Je n’ai pas d’embarras à
manifester mon étonnement. Je ne calcule rien, ça surgit, ça émerge et m’inonde
comme une pluie soudaine en été.
Je ne crie pas ce sentiment à
la face du monde. L’étonnement (mâtiné d’émerveillement) me stupéfie. Je fige,
suspendant tout jugement, sans évaluer la teneur en gras ou en grâce de ce
moment unique. Pour qui m’observe et me prend en flagrant délit, tout juste
peut-il discerner une grimace ou un sourire de contentement. Ce ne sont pas des
mots qui jaillissent mais une humeur enfantine, des yeux qui s’agrandissent,
cheveux qui se dressent ou parfois une démarche bondissante comme un ballon de
plage.
Exister n’est pas banal et,
comme bien d’autres l’ont dit avant moi, je m’étonne même qu’il y ait un monde
et que nous l’habitions. Pourquoi tout ça? Il n’y a rien de naturel, il n’y a
rien du pur hasard d’une mécanique subtile. On entre plutôt de plain-pied dans
le mystère. Et on n’en sort pas indemne…
« La vie ne se révèle
qu’à ceux dont les sens sont vigilants et qui s’avancent, félins tendus, vers
le moindre signal », nous dit Christine Singer.
Mais qu’est-ce qu’on peut
bien venir foutre ici-bas? Ce n’est pas banal. Pourtant, je m’étonne que tant
de monde s’étonne si peu. « Il y a des gens qui, comme les bêtes, ne
s’inquiètent de rien, que de l’herbe! » nous mentionne Épictète dans ses
Entretiens.
Il n’y a rien de banal autour
de nous, sinon peut-être dans cet égo surdimensionné « dilué dans un tout
le monde qui de tout a tout vu, ou le verra sous peu. » (L. Jerphagnon). Il
n’y a rien de banal dans l’apparition de la première neige et des premiers
bourgeons au printemps. Rien de banal dans le regard attendrissant d’un
vieillard et celui d’un enfant comblé d’un simple jouet. Il n’y a rien de banal
dans notre grand fleuve et ses espaces montagneux qui le bordent.
Dépourvus d’un regard,
dépourvus d’une sensibilité, dépourvus de culture, ignorant d’ignorer, ne
sommes-nous pas plutôt condamnés à une recherche constante d’un extrême qui
nous ébloui et nous transporte? Condamné aussi à combler un vide qui nous gruge
du dedans, car nous refusons qu’il ne se passe rien et encore moins de nous
identifier à un banal devenu abject.
Jean-Jacques Pelletier expose
avec rigueur, brio et moult exemples cette montée apparemment sans fin aux
extrêmes qui définit le genre de vie que nous privilégions de nos jours. Dans ses
deux derniers essais, Les taupes frénétiques et La fabrique des extrêmes, il
jette un regard quelque peu cynique, mais néanmoins lucide de cette tendance
que nous avons à nous délecter du spectacle sans fin de l’existence véhiculé
dans les médias. Comme l’affirme Pelletier, n’a droit d’existence que ce qui
peut être vu et entendu maintenant. Nous sommes inondés par un tsunami d’informations,
chérissons notre dose et en redemandons, car cet extrême crée une accoutumance
délétère.
Hier, il y a douze heures, il
y a une heure entrent dans le déjà assimilé, consommé, vu et entendu, et y
revenir endosse le label « banal ». Piégé à l’intérieur d’un
cercle vicieux, nous voulons plus, nous voulons une « euphorie
perpétuelle » puis nous nous enfonçons, pareils aux autres, tout en
cherchant à nous démarquer dans le pas pareil. L’extrême soluble dans la
prétention et la suffisance. Je pense ici à l’émission « Les Bobos »

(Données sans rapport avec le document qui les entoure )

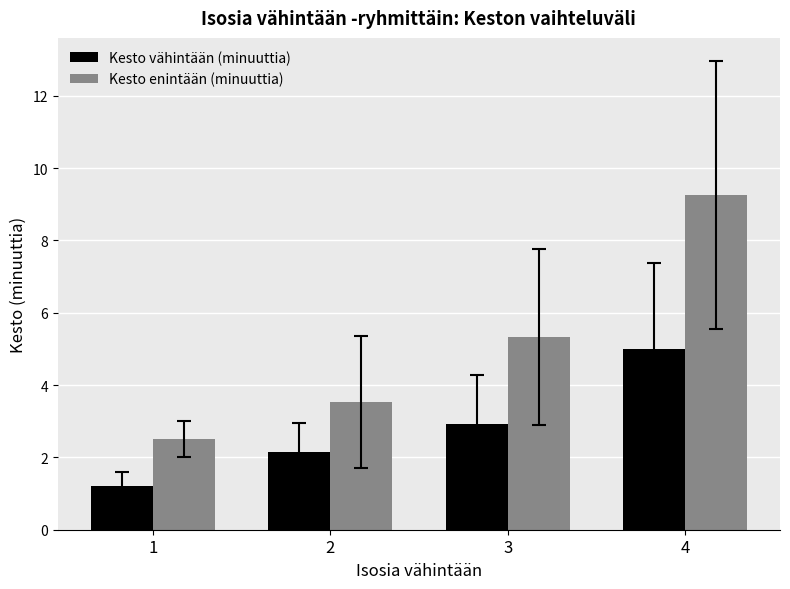

What is the total value across all series at 2?

5.7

présentée par Marc Labrèche et qui illustre d’une manière truculente ces travers
que nous avons développés à force de vouloir nous montrer en spectacle.

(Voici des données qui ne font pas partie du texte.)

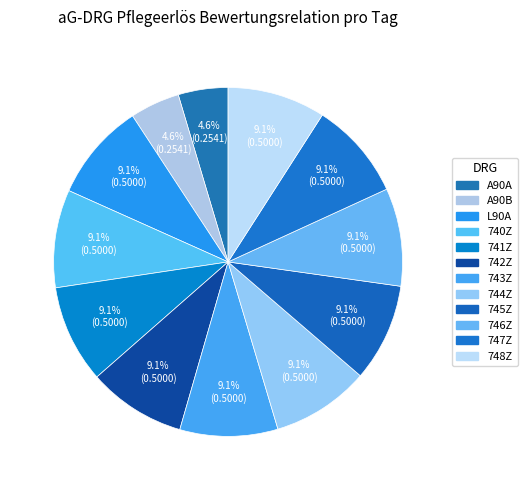

To the nearest percent, what portion does A90A represent?

5%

Les grands perdants de cette
course sans fin? L’intimité, la discrétion, la retenu et l’art de prendre du
recul. Qu’avons-nous fait aussi du silence et de la contemplation, seuls moyens
efficaces de nous retrouver un tant soit peu dans le tintamarre incessant de cette
existence?
Qu’avons-nous fait pour en
venir à nous satisfaire d’un tel bruit?